106 Forsyth Corp., at 1397.[4]
The same holds true in this case. The fact that appellants cannot sell books and magazines during the period of the license revocations is not the result of any prior restraint contained within City Code § 20-65, but is the direct result of appellants' abuse of their licenses. Thus, we hold that City Code § 20-65 is constitutional with respect to the first amendment.
Appellants' second attack on City Code § 20-65 alleges that, on its face, it violates the constitutional guarantee of procedural due process because it allows the city council to revoke licenses without notice to the licensees or an opportunity for them to be heard. Appellants admit, however, that the city council did hold a post-revocation hearing. While we recognize that an issue may exist as to when the city council must provide a hearing when it seeks to revoke licenses under the authority of City Code § 20-65,[5] we need not reach that issue because it has not been properly preserved for appeal. Neither the complaint nor the amended complaint contained any allegation that § 20-65 was violative of due process. Appellants raised the issue for the first time during oral argument on the petition for rehearing. Yet, their petition for rehearing specifically stated that they were not raising any new points.
The order dismissing the amended complaint with prejudice is hereby affirmed.
SCHEB and RYDER, JJ., concur.
[1] Appellants filed their notice of appeal to the court's denial of the petition for rehearing rather than to the dismissal with prejudice. Normally, such an order is nonappealable; however, because an examination of the record reveals appellants' clear intent to appeal the dismissal, and because the appellees have not been misled by the notice of appeal indeed, they fully responded to all points raised by the appellants we will treat the notice of appeal as sufficient to review the dismissal order. State ex rel. Poe v. Allen, 196 So. 2d 745 (Fla. 1967)

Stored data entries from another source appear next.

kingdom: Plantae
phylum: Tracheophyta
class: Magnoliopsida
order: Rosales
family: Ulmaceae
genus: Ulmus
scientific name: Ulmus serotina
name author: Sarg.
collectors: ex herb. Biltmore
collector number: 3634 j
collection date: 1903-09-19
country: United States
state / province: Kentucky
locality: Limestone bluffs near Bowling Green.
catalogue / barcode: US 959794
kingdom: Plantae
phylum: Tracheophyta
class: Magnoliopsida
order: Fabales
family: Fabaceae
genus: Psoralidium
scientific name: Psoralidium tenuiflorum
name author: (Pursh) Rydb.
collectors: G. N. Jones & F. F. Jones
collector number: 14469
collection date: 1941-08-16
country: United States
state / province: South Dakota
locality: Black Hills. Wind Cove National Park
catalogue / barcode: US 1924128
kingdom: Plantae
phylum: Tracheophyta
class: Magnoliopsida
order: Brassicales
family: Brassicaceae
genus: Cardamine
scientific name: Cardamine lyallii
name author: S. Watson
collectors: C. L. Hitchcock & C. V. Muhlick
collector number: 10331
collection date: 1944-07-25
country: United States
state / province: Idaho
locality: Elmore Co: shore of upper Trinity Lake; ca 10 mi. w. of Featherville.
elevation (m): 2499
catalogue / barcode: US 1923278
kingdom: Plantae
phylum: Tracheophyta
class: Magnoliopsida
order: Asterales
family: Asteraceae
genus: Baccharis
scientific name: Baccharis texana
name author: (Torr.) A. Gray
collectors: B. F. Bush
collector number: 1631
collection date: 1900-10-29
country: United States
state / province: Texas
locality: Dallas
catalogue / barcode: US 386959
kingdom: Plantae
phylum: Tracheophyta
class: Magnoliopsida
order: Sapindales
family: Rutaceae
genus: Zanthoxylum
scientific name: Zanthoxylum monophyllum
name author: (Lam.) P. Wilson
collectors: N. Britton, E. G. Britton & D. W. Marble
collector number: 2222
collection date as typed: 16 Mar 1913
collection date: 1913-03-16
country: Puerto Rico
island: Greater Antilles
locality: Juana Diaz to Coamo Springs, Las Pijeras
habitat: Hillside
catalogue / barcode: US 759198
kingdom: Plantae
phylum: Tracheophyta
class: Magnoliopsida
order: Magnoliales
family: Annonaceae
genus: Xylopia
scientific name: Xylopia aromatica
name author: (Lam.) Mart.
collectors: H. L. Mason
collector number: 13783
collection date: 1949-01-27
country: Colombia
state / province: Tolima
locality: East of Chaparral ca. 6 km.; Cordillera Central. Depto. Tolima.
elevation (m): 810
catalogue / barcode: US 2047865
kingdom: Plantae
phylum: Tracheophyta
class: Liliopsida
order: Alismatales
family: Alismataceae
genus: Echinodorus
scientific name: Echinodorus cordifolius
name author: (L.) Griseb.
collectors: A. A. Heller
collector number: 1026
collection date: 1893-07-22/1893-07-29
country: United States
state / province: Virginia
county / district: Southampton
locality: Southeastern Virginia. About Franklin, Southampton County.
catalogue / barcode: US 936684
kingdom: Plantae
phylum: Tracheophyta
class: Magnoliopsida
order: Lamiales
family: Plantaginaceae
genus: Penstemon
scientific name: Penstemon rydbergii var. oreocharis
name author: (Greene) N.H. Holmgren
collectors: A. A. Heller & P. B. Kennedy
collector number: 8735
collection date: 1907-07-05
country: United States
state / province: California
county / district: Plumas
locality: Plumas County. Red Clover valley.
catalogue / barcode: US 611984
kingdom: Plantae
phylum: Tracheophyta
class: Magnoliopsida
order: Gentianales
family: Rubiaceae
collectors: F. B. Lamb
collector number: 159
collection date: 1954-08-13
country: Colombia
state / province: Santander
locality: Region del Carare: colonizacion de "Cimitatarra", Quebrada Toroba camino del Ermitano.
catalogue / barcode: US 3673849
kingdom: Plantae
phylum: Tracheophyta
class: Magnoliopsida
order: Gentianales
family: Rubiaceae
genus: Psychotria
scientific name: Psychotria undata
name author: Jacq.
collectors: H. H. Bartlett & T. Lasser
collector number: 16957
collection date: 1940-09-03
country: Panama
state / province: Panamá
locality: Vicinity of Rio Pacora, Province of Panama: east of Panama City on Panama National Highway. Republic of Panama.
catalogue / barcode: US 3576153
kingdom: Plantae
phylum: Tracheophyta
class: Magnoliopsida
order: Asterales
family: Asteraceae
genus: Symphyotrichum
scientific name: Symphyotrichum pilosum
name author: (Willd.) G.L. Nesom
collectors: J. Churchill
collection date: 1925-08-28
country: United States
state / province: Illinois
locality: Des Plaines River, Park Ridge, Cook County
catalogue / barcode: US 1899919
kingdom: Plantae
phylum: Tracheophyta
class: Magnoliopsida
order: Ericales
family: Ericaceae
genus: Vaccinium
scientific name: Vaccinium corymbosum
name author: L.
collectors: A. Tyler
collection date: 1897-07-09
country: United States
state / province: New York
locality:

[2] The notice of appeal is not sufficient to bring up for review the preliminary injunction. Poe v. Allen, supra, only allows us to treat an otherwise defective notice of appeal as sufficient if it does not alter the appeal time from the final order. Appellants' petition to rehear the dismissal order was timely filed, and their notice of appeal was filed within thirty days of the denial of the petition. However, appellants neither filed a notice of appeal within thirty days of the preliminary injunction order nor petitioned the lower court to rehear that order. To allow an attack on the injunction to be raised on this appeal would alter the appeal time from the injunction order. In any event, our resolution of the validity of Tampa City Code § 20-65 moots the question of the propriety of the injunction.
[3] In some respects, Tampa's ordinance is more limited in scope than the ordinance passed by the City of Athens because it requires proof of a criminal conviction rather than a determination of the criminal nature of the licensee's conduct by the city council.
[4] This decision was affirmed by the United States Court of Appeals, Fifth Circuit. 106 Forsyth Corp. v. Bishop, 482 F.2d 280 (5th Cir.1973). The court specifically noted in its opinion that the Athens city ordinance did not violate the first amendment.
[5] Compare Bell v. Burson, 402 U.S. 535, 91 S. Ct. 158, 29 L. Ed. 2d 90 (1971) with Jones v. Kirkman, 138 So. 2d 513 (Fla. 1962) and Dept. of Highway Safety and Motor Vehicles v. Argeros, 313 So. 2d 55 (Fla. 4th DCA 1975).